Assigned task:
The copy you give must match the records exactly, except that it holds no images.

**** The data

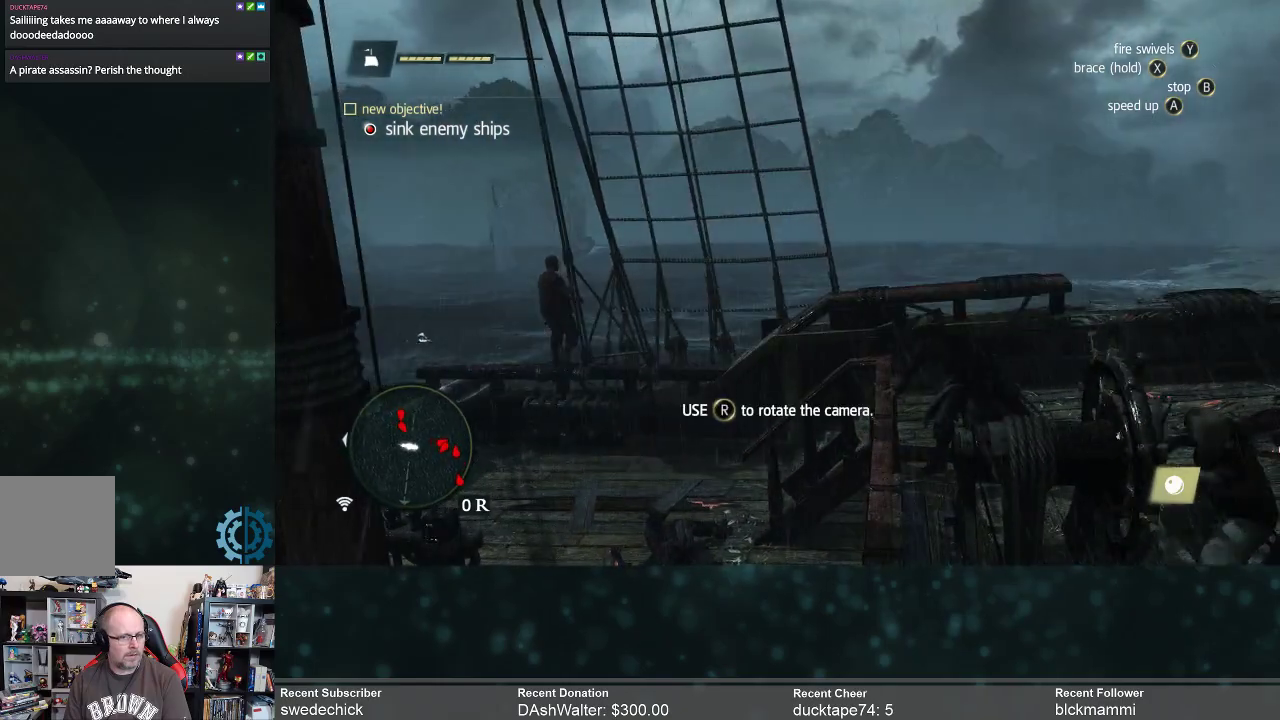
{"buttons": [], "left_stick": "center", "right_stick": "left", "events": [[300, "L2", "up"], [500, "right_stick", "left"]]}
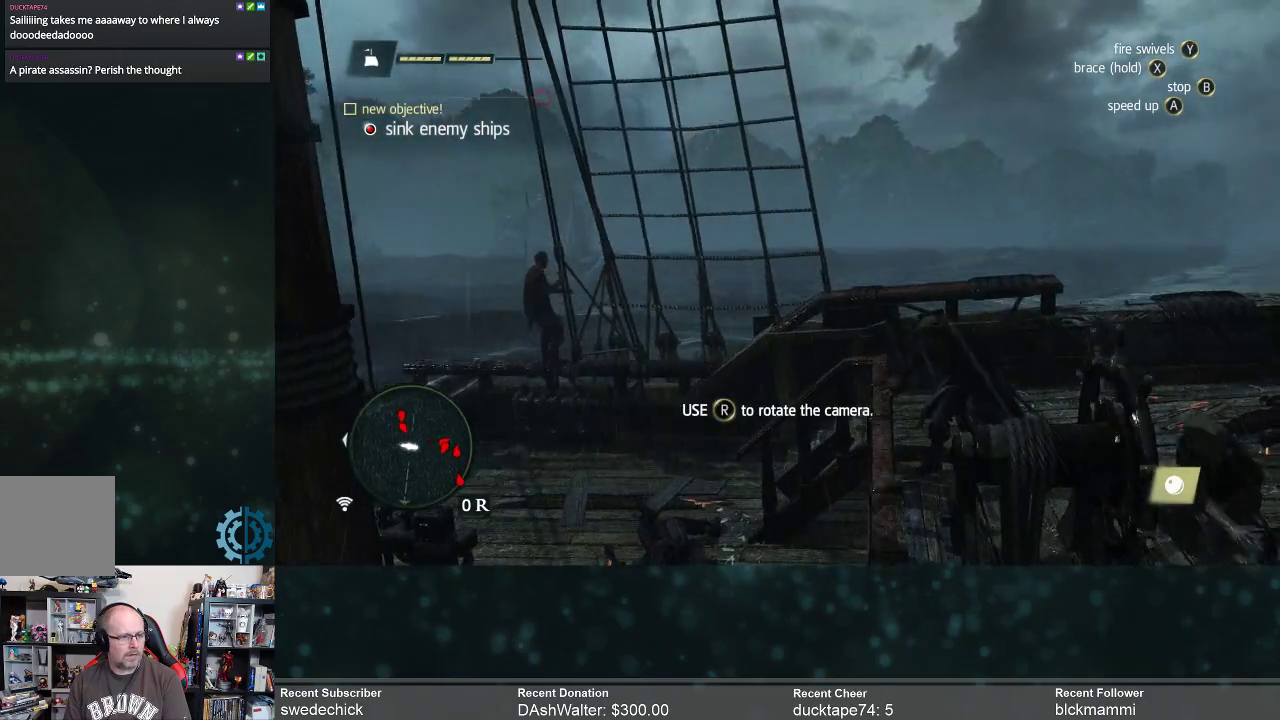
{"buttons": [], "left_stick": "center", "right_stick": "center", "events": [[467, "right_stick", "center"]]}
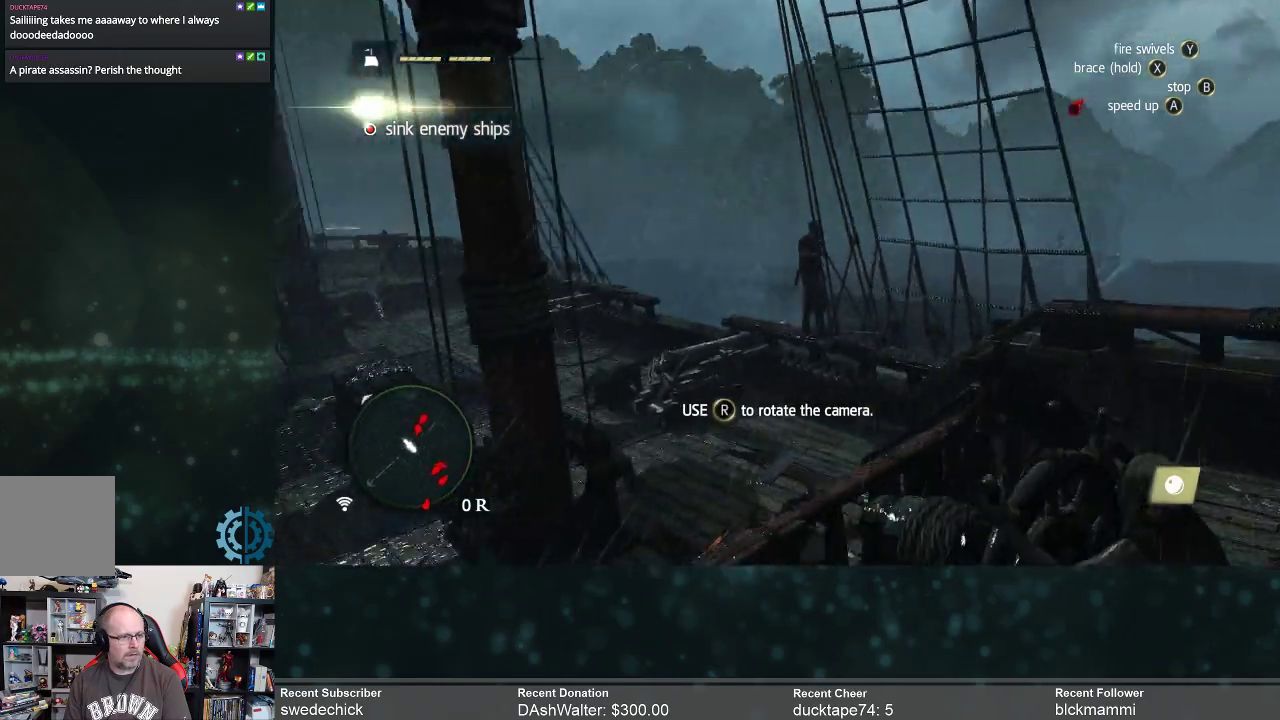
{"buttons": [], "left_stick": "center", "right_stick": "left", "events": [[167, "right_stick", "left"]]}
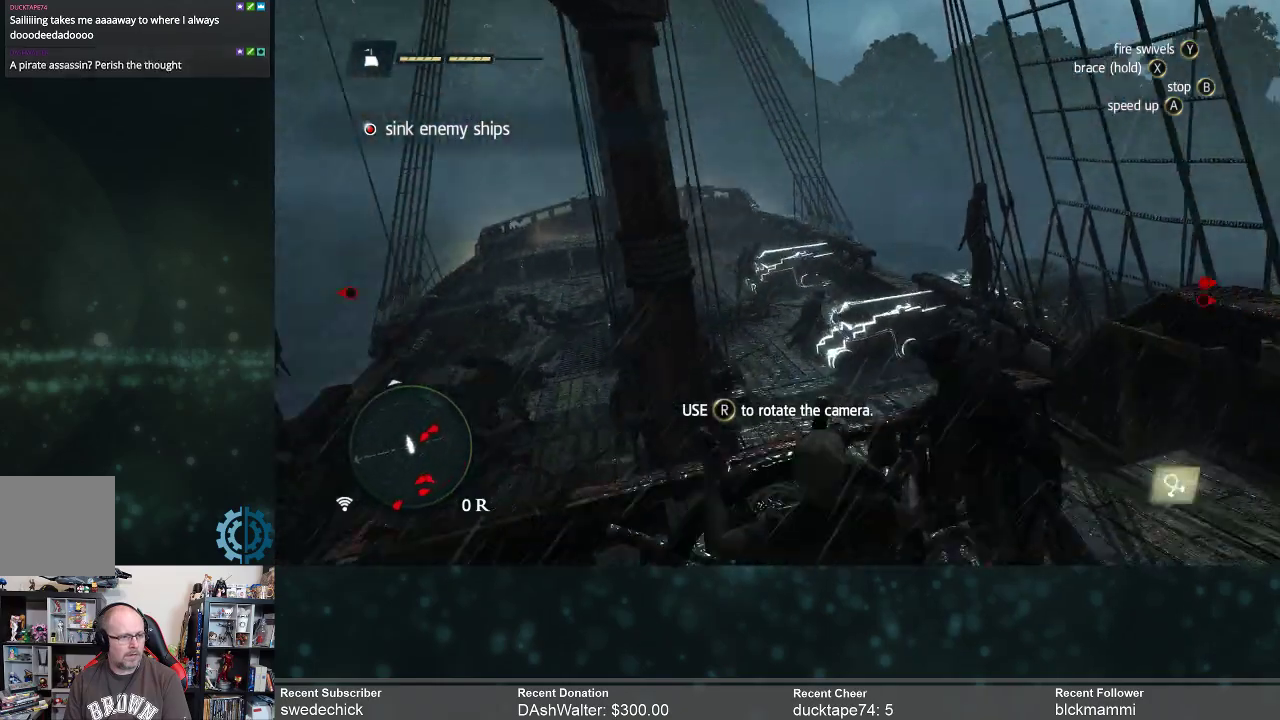
{"buttons": [], "left_stick": "left", "right_stick": "center", "events": [[133, "left_stick", "left"], [200, "right_stick", "center"]]}
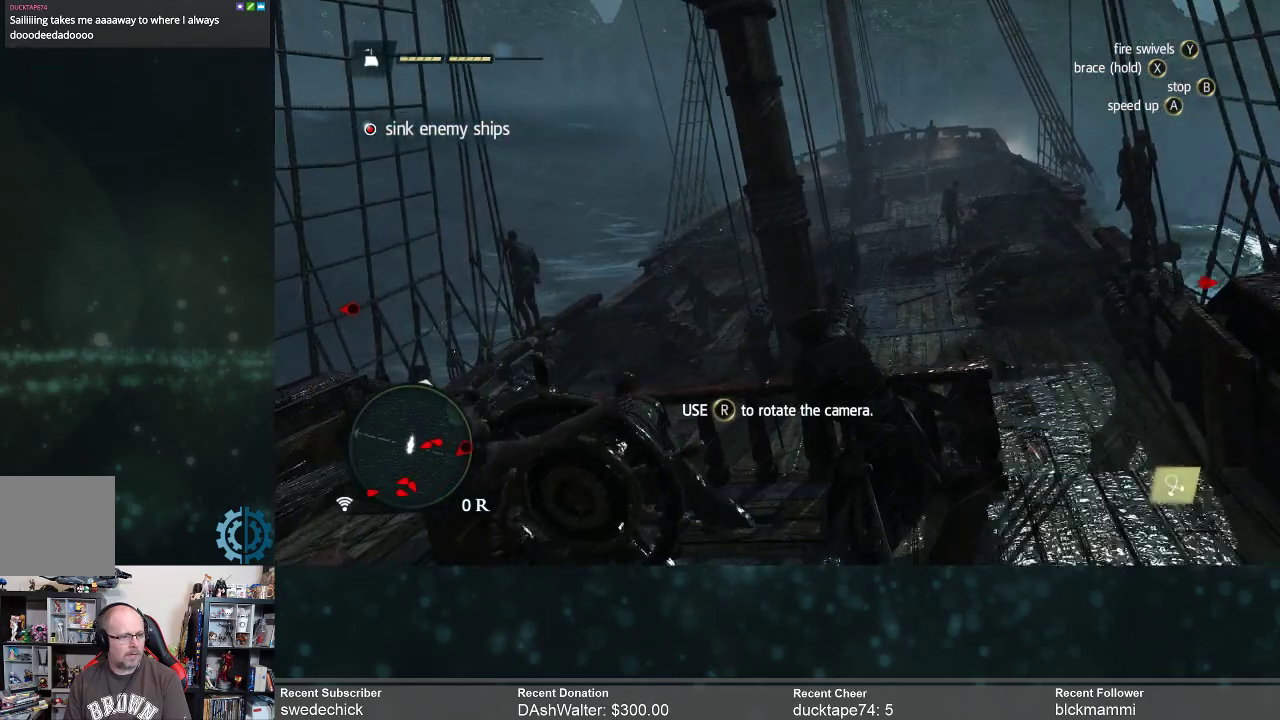
{"buttons": [], "left_stick": "left", "right_stick": "left", "events": [[333, "right_stick", "left"]]}
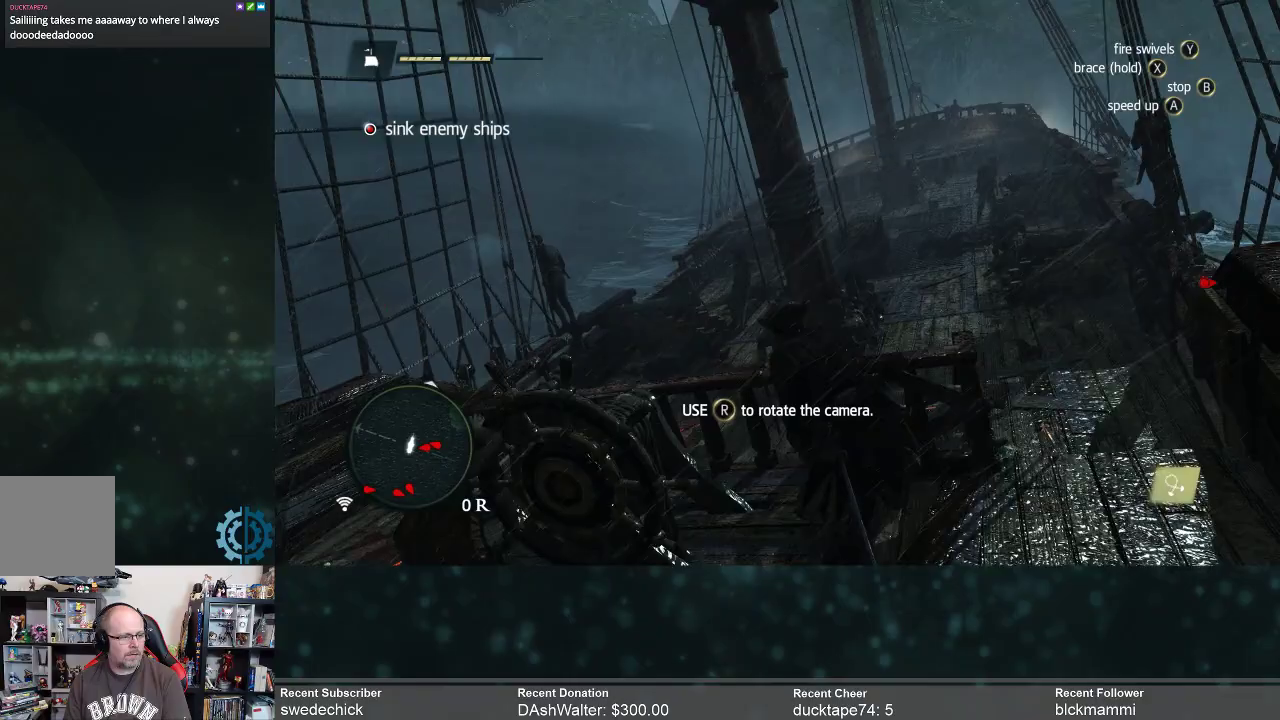
{"buttons": [], "left_stick": "left", "right_stick": "left", "events": [[200, "right_stick", "center"], [367, "right_stick", "left"]]}
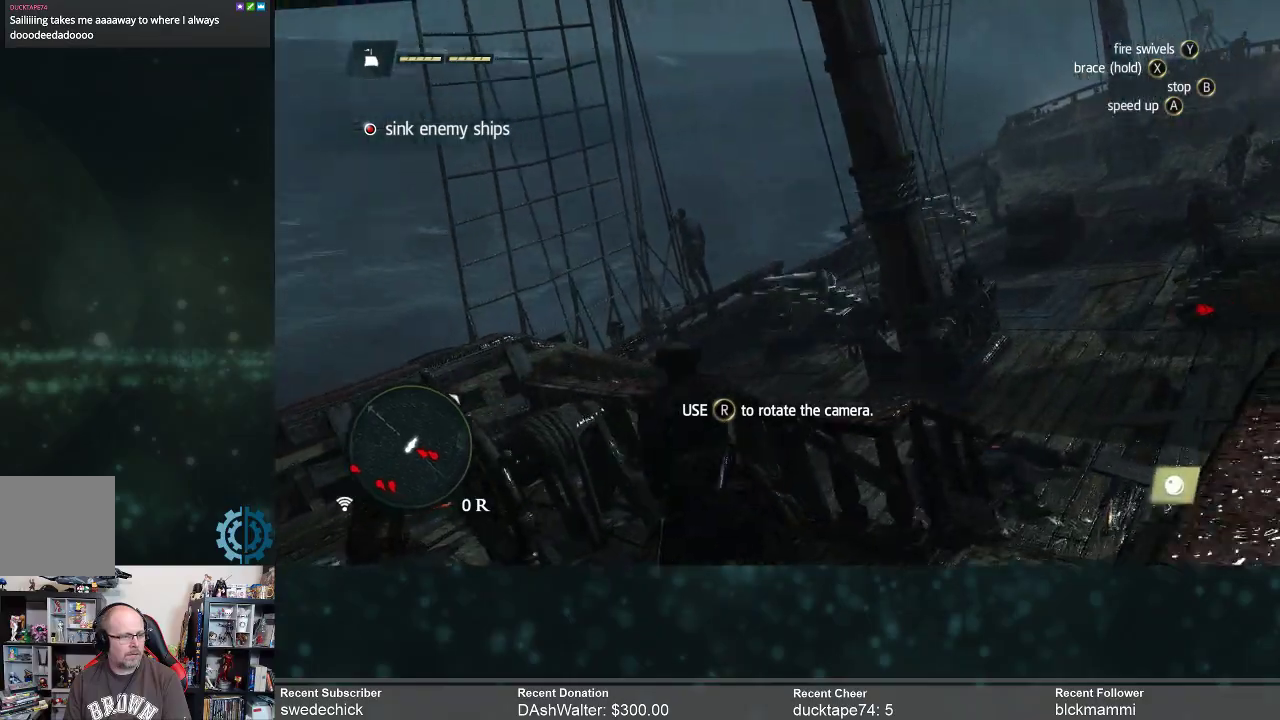
{"buttons": [], "left_stick": "left", "right_stick": "up", "events": [[233, "right_stick", "up-left"], [367, "right_stick", "up"]]}
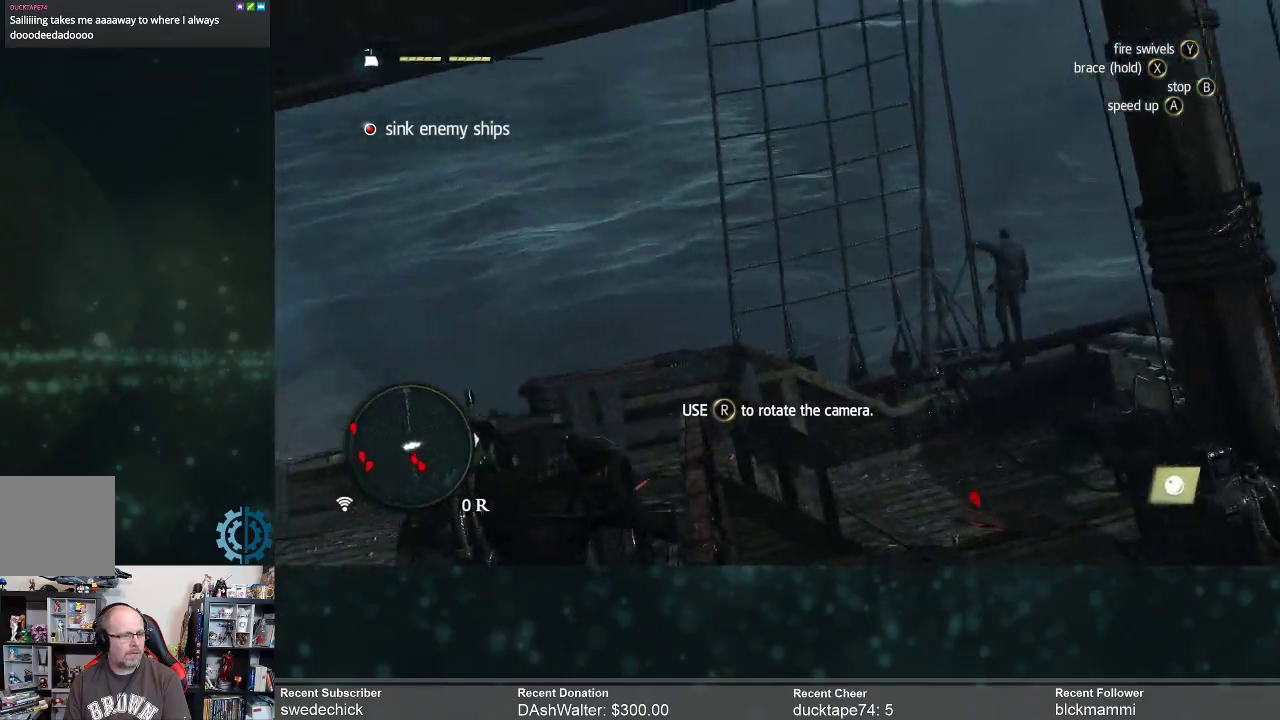
{"buttons": [], "left_stick": "left", "right_stick": "up-left", "events": [[133, "right_stick", "center"], [267, "right_stick", "left"], [333, "right_stick", "up-left"]]}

********

Response box:
{"buttons": [], "left_stick": "center", "right_stick": "left", "events": [[300, "L2", "up"], [500, "right_stick", "left"]]}
{"buttons": [], "left_stick": "center", "right_stick": "center", "events": [[467, "right_stick", "center"]]}
{"buttons": [], "left_stick": "center", "right_stick": "left", "events": [[167, "right_stick", "left"]]}
{"buttons": [], "left_stick": "left", "right_stick": "center", "events": [[133, "left_stick", "left"], [200, "right_stick", "center"]]}
{"buttons": [], "left_stick": "left", "right_stick": "left", "events": [[333, "right_stick", "left"]]}
{"buttons": [], "left_stick": "left", "right_stick": "left", "events": [[200, "right_stick", "center"], [367, "right_stick", "left"]]}
{"buttons": [], "left_stick": "left", "right_stick": "up", "events": [[233, "right_stick", "up-left"], [367, "right_stick", "up"]]}
{"buttons": [], "left_stick": "left", "right_stick": "up-left", "events": [[133, "right_stick", "center"], [267, "right_stick", "left"], [333, "right_stick", "up-left"]]}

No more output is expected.